The mosaicModel
package aims to make it easier to display, compare,
and interpret a wide range of statistical models, including the
standards such as lm
and glm
, as well as “machine learning”
architectures such as tree-based models (e.g. randomForest
), k-nearest
neighbors, linear and discriminant analysis, etc.
Install the CRAN version of mosaicModel
in the usual way.
Updates, bug fixes, etc. not yet available on CRAN are posted through
this repository on github. You can install mosaicModel
from github
with:
# install.packages("devtools")
devtools::install_github("ProjectMOSAIC/mosaicModel")
One goal of mosaicModel
is to facilitate teaching statistics in a
modern, model-based way. Part of this is being able to introduce
covariates early. To illustrate, consider scores on the SAT
college-admission test broken down by state. The question is whether
higher per-pupil spending is associated with higher test scores. (This
is one of the examples in the 2017 GAISE College Report.)
data(SAT, package = "mosaicData")
mod1 <- lm(sat ~ ns(expend, 2), data = SAT)
mod_plot(mod1, interval = "confidence") %>%
gf_point(sat ~ expend, data = SAT, alpha = 0.5)
A pretty convicing downward trend in the regression curve. The
confidence band suggests, though, that this might be an accidental
pattern. This possibility can be confirmed more formally by looking at
the “effect size,” how a change in the input expend
in the model
corresponds to a change in output from the model. (Whether expend
is
causal or not in the real world is another issue, but it’s certainly
“causal” in the model!)
mod_effect(mod1, ~ expend, expend = 5, bootstrap = 50)
#> # A tibble: 1 x 4
#> slope_mean slope_se expend to_expend
#> <dbl> <dbl> <dbl> <dbl>
#> 1 -23.0 11.5 5 6
OK, no strong evidence that expenditure has an impact on SAT scores.

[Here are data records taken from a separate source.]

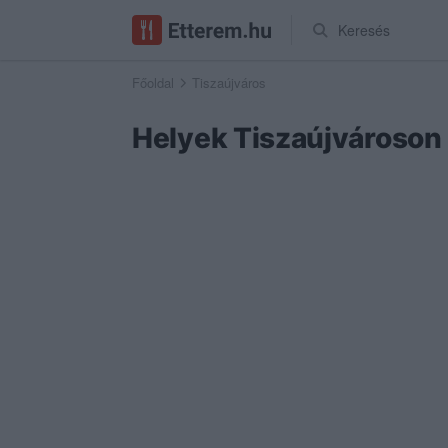
Keresés
Főoldal
Tiszaújváros
Helyek Tiszaújvároson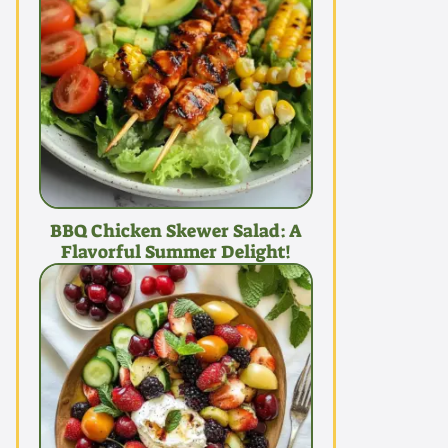
BBQ Chicken Skewer Salad: A
Flavorful Summer Delight!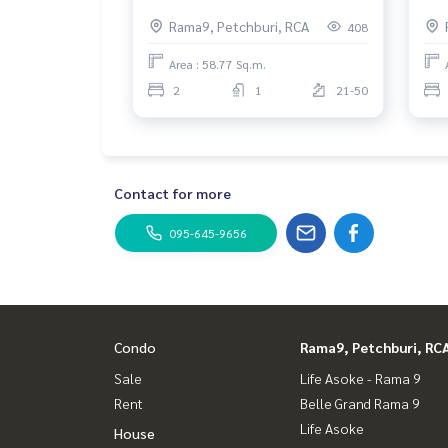
Rama 9 2 Bedrooms. Fully
Gra
Rama9, Petchburi, RCA
408
furnished
Area : 58.77 Sq.m.
2
1
21-50
Contact for more
095-645-9656
Condo
Rama9, Petchburi, RC
Sale
Life Asoke - Rama 9
Rent
Belle Grand Rama 9
Life Asoke
House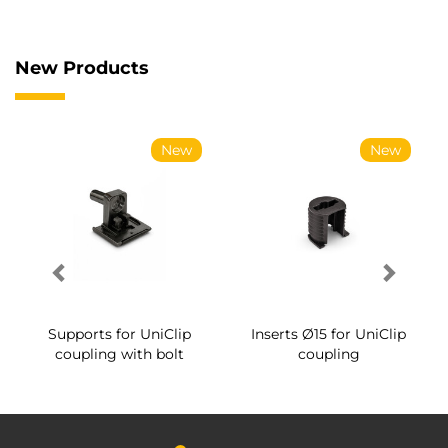
New Products
New
New
Supports for UniClip
Inserts Ø15 for UniClip
coupling with bolt
coupling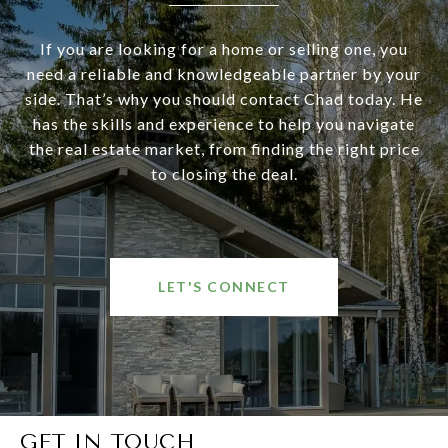
If you are looking for a home or selling one, you
need a reliable and knowledgeable partner by your
side. That’s why you should contact Chad today. He
has the skills and experience to help you navigate
the real estate market, from finding the right price
to closing the deal.
LET'S CONNECT
GET IN TOUCH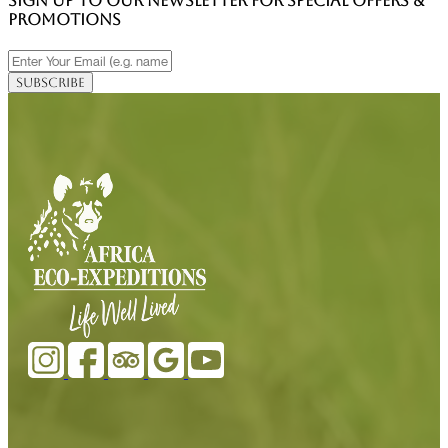
SIGN UP TO OUR NEWSLETTER FOR SPECIAL OFFERS &
PROMOTIONS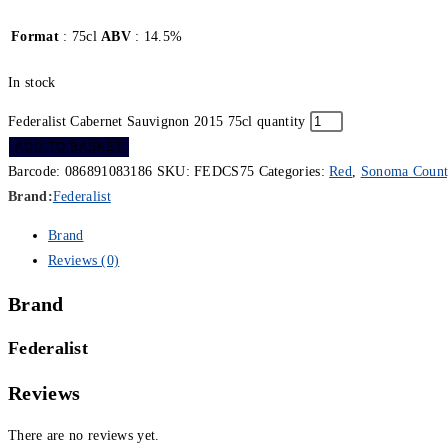
Format
: 75cl
ABV
: 14.5%
In stock
Federalist Cabernet Sauvignon 2015 75cl quantity
ADD TO BASKET
Barcode:
086891083186
SKU:
FEDCS75
Categories:
Red
,
Sonoma Count
Brand:
Federalist
Brand
Reviews (0)
Brand
Federalist
Reviews
There are no reviews yet.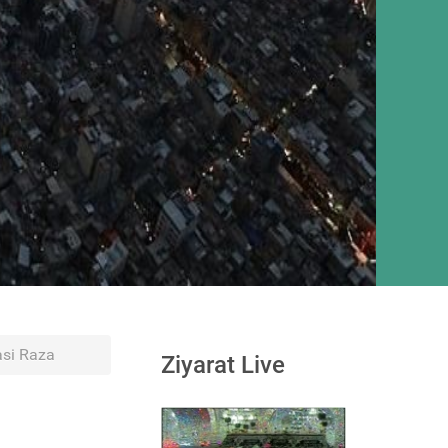
si Raza
Ziyarat Live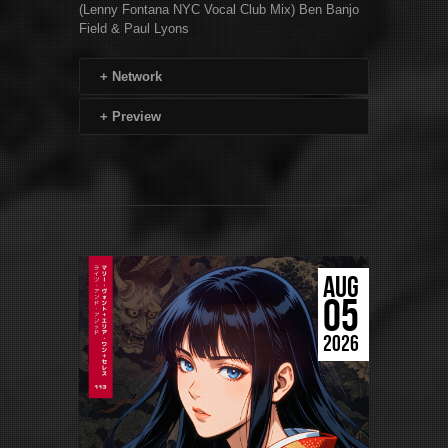
(Lenny Fontana NYC Vocal Club Mix) Ben Banjo
Field & Paul Lyons
+
Network
+
Preview
AUG
05
2026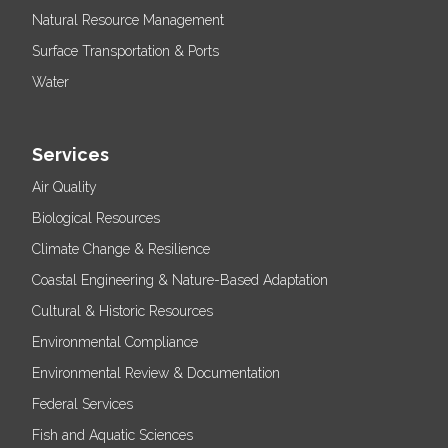
Natural Resource Management
Surface Transportation & Ports
Water
Services
Air Quality
Biological Resources
Climate Change & Resilience
Coastal Engineering & Nature-Based Adaptation
Cultural & Historic Resources
Environmental Compliance
Environmental Review & Documentation
Federal Services
Fish and Aquatic Sciences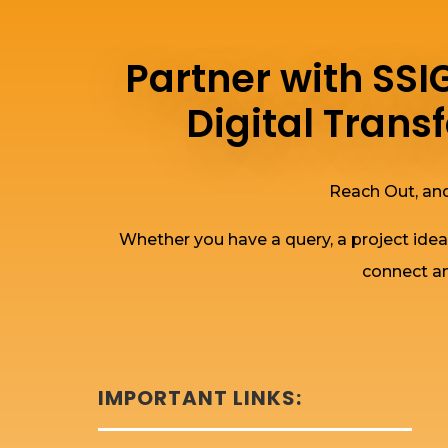
Partner with SS
Digital Tran
Reach Out, and
Whether you have a query, a project idea
connect an
IMPORTANT LINKS: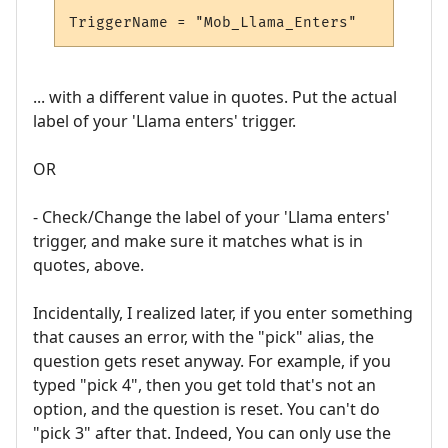
... with a different value in quotes. Put the actual
label of your 'Llama enters' trigger.
OR
- Check/Change the label of your 'Llama enters'
trigger, and make sure it matches what is in
quotes, above.
Incidentally, I realized later, if you enter something
that causes an error, with the "pick" alias, the
question gets reset anyway. For example, if you
typed "pick 4", then you get told that's not an
option, and the question is reset. You can't do
"pick 3" after that. Indeed, You can only use the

It turns out that at the time the SAT
data were collected, states
differed markedly in the fraction of high-school students who take the
test. The frac
is a covariate: a variable in which we are not directly
interested but which might play an important role in the system overall.
data(SAT, package = "mosaicData")
mod2 <- lm(sat ~ ns(expend, 2) * frac, data = SAT)

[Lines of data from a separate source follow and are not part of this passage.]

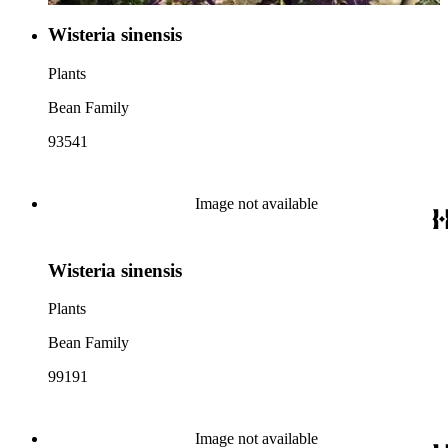
Wisteria sinensis
Plants
Bean Family
93541
Image not available
Wisteria sinensis
Plants
Bean Family
99191
Image not available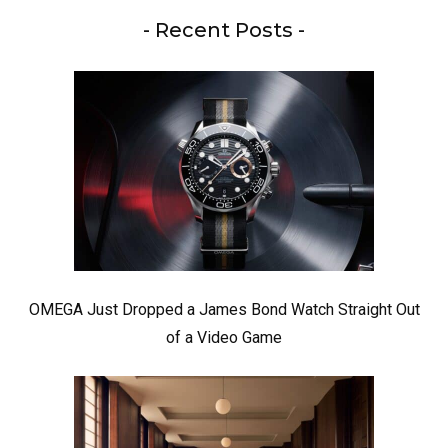
- Recent Posts -
OMEGA Just Dropped a James Bond Watch Straight Out
of a Video Game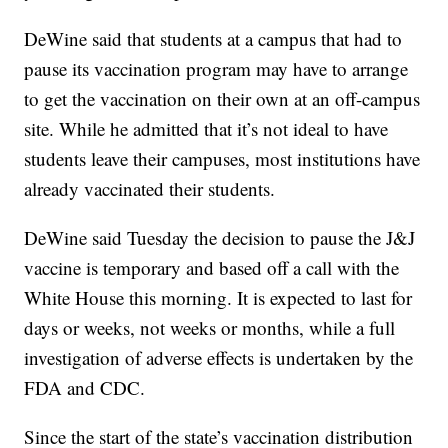
DeWine said that students at a campus that had to
pause its vaccination program may have to arrange
to get the vaccination on their own at an off-campus
site. While he admitted that it’s not ideal to have
students leave their campuses, most institutions have
already vaccinated their students.
DeWine said Tuesday the decision to pause the J&J
vaccine is temporary and based off a call with the
White House this morning. It is expected to last for
days or weeks, not weeks or months, while a full
investigation of adverse effects is undertaken by the
FDA and CDC.
Since the start of the state’s vaccination distribution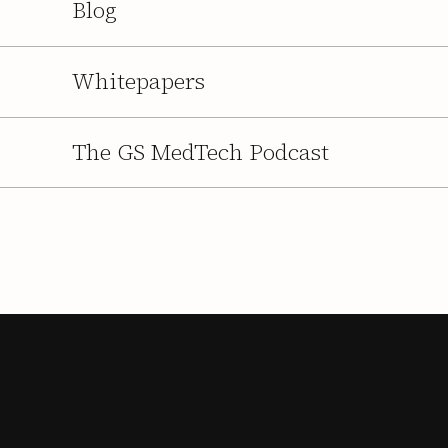
Blog
Whitepapers
The GS MedTech Podcast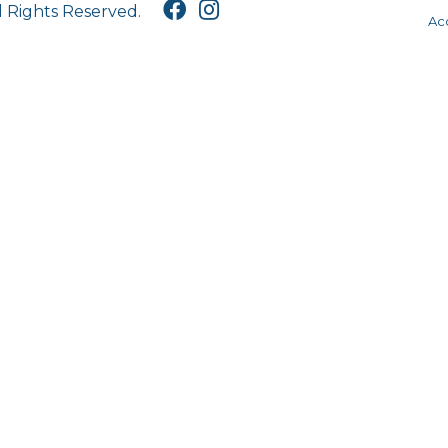
l Rights Reserved.
Acc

mod_plot(mod2, interval = "confidence")
mod_effect(mod2, ~ expend, expend = 5, frac = c(10,50,90), bootstrap = 50)
#> # A tibble: 3 x 5
#> slope_mean slope_se expend to_expend frac
#> <dbl> <dbl> <dbl> <dbl> <dbl>
#> 1 5.37 7.47 5 6 10
#> 2 41.2 8.18 5 6 50
#> 3 77.1 15.7 5 6 90
A much more nuanced effect. For states where few students take the SAT, there is little or no dependence of scores on expenditure. Incidently, those states tend to have very high SAT scores compared to others. The usual explanation of this is that in such states only the very best students, often those bound for out-of-state universities, take the SAT.
Among states with low expenditures, there’s notable increase in score performance as expenditure increases.

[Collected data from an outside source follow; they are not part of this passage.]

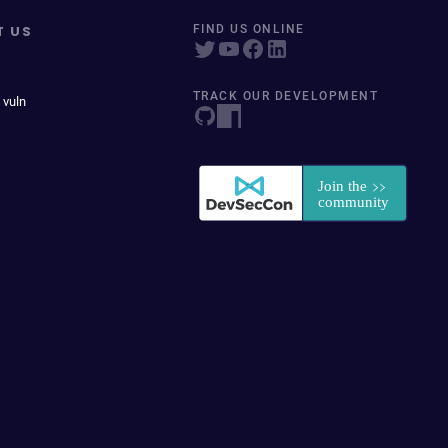
T US
FIND US ONLINE
TRACK OUR DEVELOPMENT
 vuln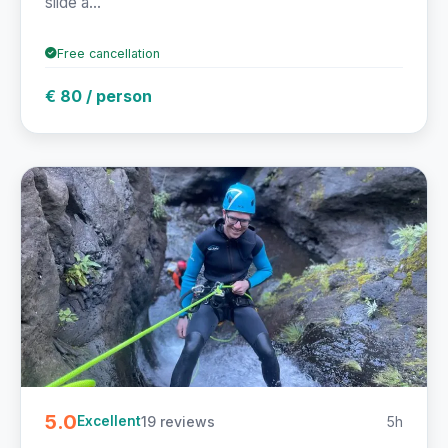
slide a...
Free cancellation
€ 80 / person
5.0
19 reviews
5h
Excellent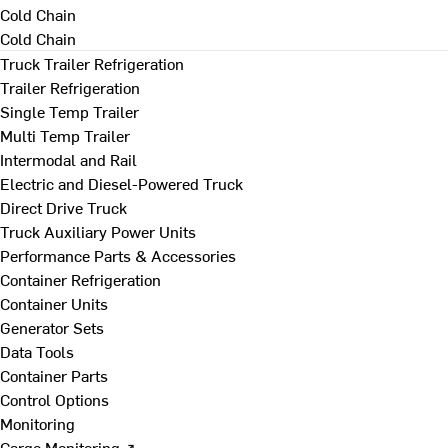
Cold Chain
Cold Chain
Truck Trailer Refrigeration
Trailer Refrigeration
Single Temp Trailer
Multi Temp Trailer
Intermodal and Rail
Electric and Diesel-Powered Truck
Direct Drive Truck
Truck Auxiliary Power Units
Performance Parts & Accessories
Container Refrigeration
Container Units
Generator Sets
Data Tools
Container Parts
Control Options
Monitoring
Cargo Monitoring ↗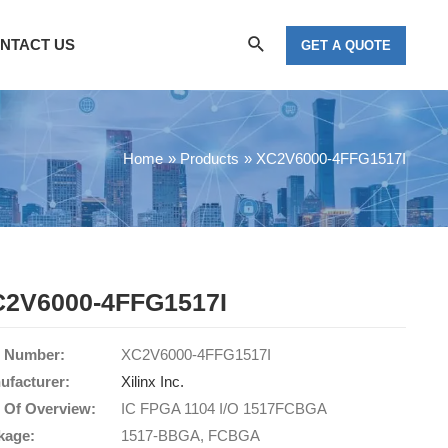
Search
NTACT US
GET A QUOTE
Home
Products
XC2V6000-4FFG1517I
2V6000-4FFG1517I
t Number:
XC2V6000-4FFG1517I
ufacturer:
Xilinx Inc.
t Of Overview:
IC FPGA 1104 I/O 1517FCBGA
kage:
1517-BBGA, FCBGA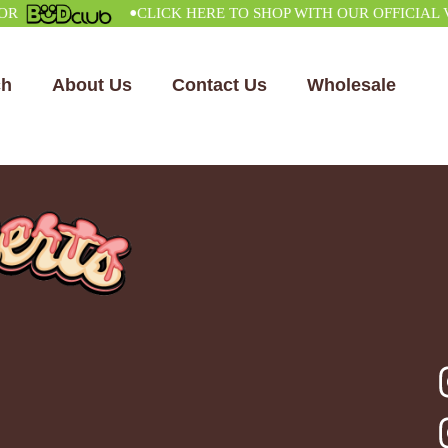
•
CLICK HERE TO SHOP WITH OUR OFFICIAL VEN
ch
About Us
Contact Us
Wholesale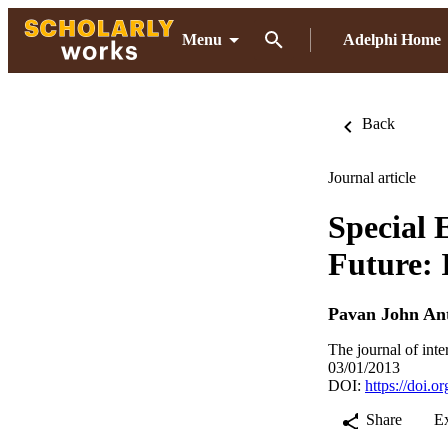
Menu
Adelphi Home
Back
Journal article
Special 
Future: 
Pavan John An
The journal of inte
03/01/2013
DOI:
https://doi.
Share
E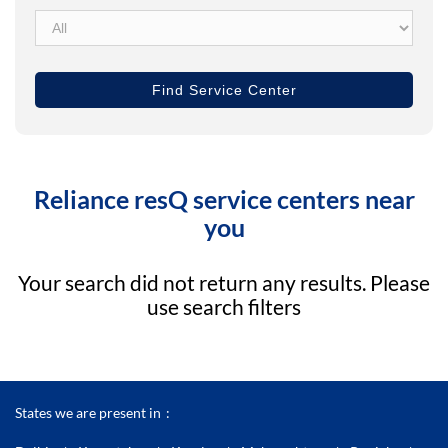
Reliance resQ service centers near
you
Your search did not return any results. Please
use search filters
States we are present in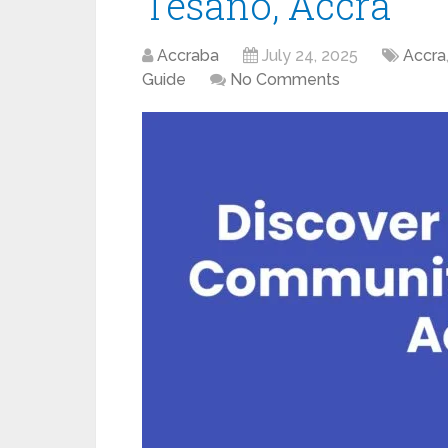
Tesano, Accra
Accraba
July 24, 2025
Accra
Guide
No Comments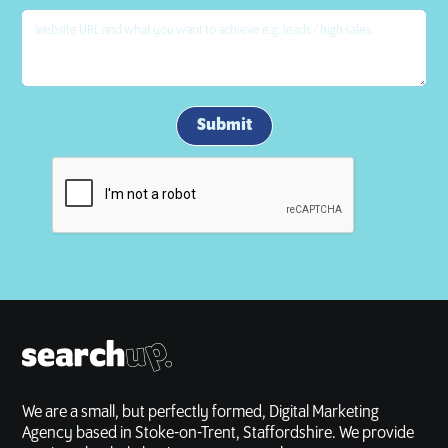
We are a small, but perfectly formed, Digital Marketing
Agency based in Stoke-on-Trent, Staffordshire. We provide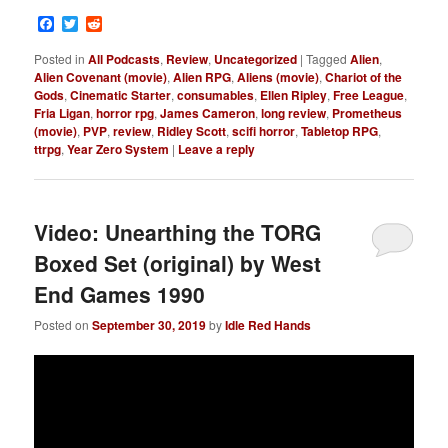
Facebook
Twitter
Reddit
Posted in
All Podcasts
,
Review
,
Uncategorized
|
Tagged
Alien
,
Alien Covenant (movie)
,
Alien RPG
,
Aliens (movie)
,
Chariot of the
Gods
,
Cinematic Starter
,
consumables
,
Ellen Ripley
,
Free League
,
Fria Ligan
,
horror rpg
,
James Cameron
,
long review
,
Prometheus
(movie)
,
PVP
,
review
,
Ridley Scott
,
scifi horror
,
Tabletop RPG
,
ttrpg
,
Year Zero System
|
Leave a reply
Video: Unearthing the TORG
Boxed Set (original) by West
End Games 1990
Posted on
September 30, 2019
by
Idle Red Hands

This example shows the display of a classifier model of Species
on the
famous iris
data.
species_mod <- qda(Species ~ Petal.Length + Petal.Width, data = iris)
mod_plot(species_mod, bootstrap = 10, class_level = "virginica") %>%
gf_theme(legend.position = "top")
That’s a crazy complicated graph for an introductory example, but stick with me. The graph shows the classification probability generated by the model that an iris of a given petal width and petal length is species virginica.
- For petals of width 3 (blue line), regardless of the petal length, the classification probability is essentially 100%.
- For petals of width 1 and length between 3 and 4, the classification probability is zero.
- For petals slightly longer than four or less than two, bootstrapped
replicates (the several red curves) vary a lot, suggesting that the
iris
data do not pin down the model very well.